Baubürgermeister Langensteiner-Schönborn hofft nun, dass sich möglichst viele weitere Akteure an dem Vorhaben beteiligen. Nach seinen Worten könnten Einzelhändler ihren Kunden Lastenräder zur Verfügung stellen, damit diese ihre Einkäufe nach Hause bringen. Auch die Immobilienwirtschaft wünscht er sich als Partner, die Wobak habe bereits Unterstützung signalisiert. Wenn die Lastenräder gut angenommen werden, könnte die Stadt ein gut eingeführtes Mietsystem übernehmen und müsse keine weiteren Einführungskosten mehr tragen, sagt er. Und er ist sich sicher, dass von dem Projekt Tink (Transportrad in Konstanz) ein Impuls für viele andere Kommunen ausgehen könnte: „Wir werden unser Wissen teilen und sind auch ein bisschen stolz darauf, bundesweit Vorreiter und das Zentrum dieses Versuchs zu sein“, sagt er. Und: „Man muss diese Räder einfach einmal ausprobieren. Sie sind nicht nur total praktisch, sondern machen auch richtig Spaß.“

 

Informationen über das Projekt Tink  (Transportrad in Konstanz) gibt es auch auf deren Facebook-Seite:

 
 

Das TINK-Team macht einen Betriebsausflug und bringt die getestete #Radkutsche zurück. Besonders schön waren geräumige...

Posted by TINK on Thursday, October 1, 2015

 

 

Transporträder: Eine alte Idee kommt in die Städte zurück

Lastenfahrräder gibt es schon seit rund 100 Jahren. In Entwicklungsländern prägen sie bis heute das Straßenbild. Aber auch in Europa kommen sie zurück in den Fokus.

Kinder transportieren: In Holland und Dänemark werden viele Kinder nicht im Anhänger, sondern auf einem besonderen Fahrrad transportiert, das vorne eine Art Kabine oder Kiste hat. Der Vorteil: Eltern sehen ihre Kinder und können während der Fahrt mit ihnen sprechen. Wenn der Kindersitz ausgebaut oder hochgeklappt ist, dient das Kinderabteil für schwere und sperrige Gegenstände.

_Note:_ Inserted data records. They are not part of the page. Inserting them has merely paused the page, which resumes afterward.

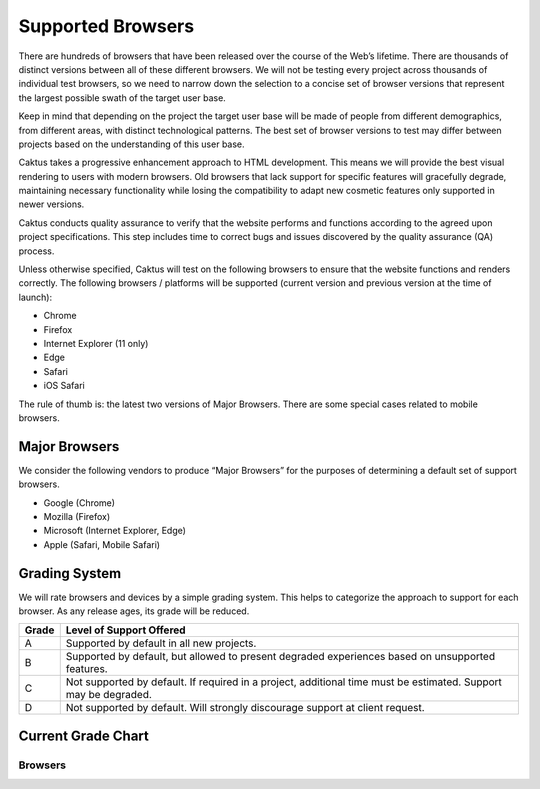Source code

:Supported Browsers
##############################

There are hundreds of browsers that have been released over the course of the Web’s lifetime. There are thousands of distinct versions between all of these different browsers. We will not be testing every project across thousands of individual test browsers, so we need to narrow down the selection to a concise set of browser versions that represent the largest possible swath of the target user base.

Keep in mind that depending on the project the target user base will be made of people from different demographics, from different areas, with distinct technological patterns. The best set of browser versions to test may differ between projects based on the understanding of this user base.

Caktus takes a progressive enhancement approach to HTML development. This means we will provide the best visual rendering to users with modern browsers. Old browsers that lack support for specific features will gracefully degrade, maintaining necessary functionality while losing the compatibility to adapt new cosmetic features only supported in newer versions.
 
Caktus conducts quality assurance to verify that the website performs and functions according to the agreed upon project specifications. This step includes time to correct bugs and issues discovered by the quality assurance (QA) process.
 
Unless otherwise specified, Caktus will test on the following browsers to ensure that the website functions and renders correctly. The following browsers / platforms will be supported (current version and previous version at the time of launch):

- Chrome 
- Firefox
- Internet Explorer (11 only)
- Edge 
- Safari
- iOS Safari


The rule of thumb is: the latest two versions of Major Browsers. There are some special cases related to mobile browsers.

Major Browsers
==============

We consider the following vendors to produce “Major Browsers” for the purposes of determining a default set of support browsers.

- Google (Chrome)
- Mozilla (Firefox)
- Microsoft (Internet Explorer, Edge)
- Apple (Safari, Mobile Safari)

Grading System
==============

We will rate browsers and devices by a simple grading system. This helps to
categorize the approach to support for each browser. As any release ages, its
grade will be reduced.

=====   ========================================================================================
Grade   Level of Support Offered
=====   ========================================================================================
A       Supported by default in all new projects.
B       Supported by default, but allowed to present degraded experiences based on unsupported features.
C       Not supported by default. If required in a project, additional time must be estimated. Support may be degraded.
D       Not supported by default. Will strongly discourage support at client request.
=====   ========================================================================================

Current Grade Chart
===================

Browsers
--------

=========   ===================     ===========              =====
Vendor      Browser                 Version(s)               Grade
=========   ===================     ===========              =====
Google      Chrome                  Most Recent              **A**
Google      Chrome                  Latest Previous          **A**
Mozilla     Firefox                 Most Recent              **A**
Mozilla     Firefox                 Latest Previous          **A**
Apple       Safari                  Most Recent              **A**
Apple       Safari                  Latest Previous            B
Apple       Safari Mobile           Most Recent              **A**
Apple       Safari Mobile           Latest Previous            B
Google      Chrome for Android      Most Recent              **A**
Microsoft   Edge                    Most Recent              **A**
Microsoft   Edge                    Latest Previous            B
Microsoft   Internet Explorer       Most Recent              **A**
=========   ===================     ===========              =====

Lasten befördern: Die Stadtreinigung setzt an vielen Orten – darunter auch Konstanz – auf Lastenräder, denn sie brauchen wenig Platz, sind wendig und machen keinen Lärm. Auch Handwerker haben in früheren Zeiten oft ihr Werkzeug mit speziellen Fahrrädern transportiert. Eine eigene Bauform ist das so genannte Bäckerrad. In Innenstädten setzen auch Logistikfirmen und Kurierdienste vereinzelt Lastenräder ein.

Räder mieten: Eine der großen Neuerungen in vielen städtischen Verkehrssystemen sind Mieträder. Sie können auch für kurze Zeit benutzt werden, oft ist auch die Rückgabe an einer anderen Station als der der Ausleihe möglich. Buchung und Bezahlung erfolgen in der Regel über das Internet, oft über Handys. Statt Schlüsseln haben die Schlösser Zahlenfelder, auf denen man einen Code eingibt. Die Räder werden per Satellit überwacht und von einem Systembetreiber betriebsbereit gehalten.

Erfahrungen sammeln: Lastenräder sind in Deutschland noch wenig verbreitet. In Konstanz sollen Erkenntnisse gewonnen werden, ob sich das ändern lässt. Baubürgermeister Karl Langensteiner-Schönborn wünscht sich als Ergänzung aber auch ein Mietsystem für ganz normale Fahrräder. Dafür liegen Erfahrungen aus anderen Städten längst vor.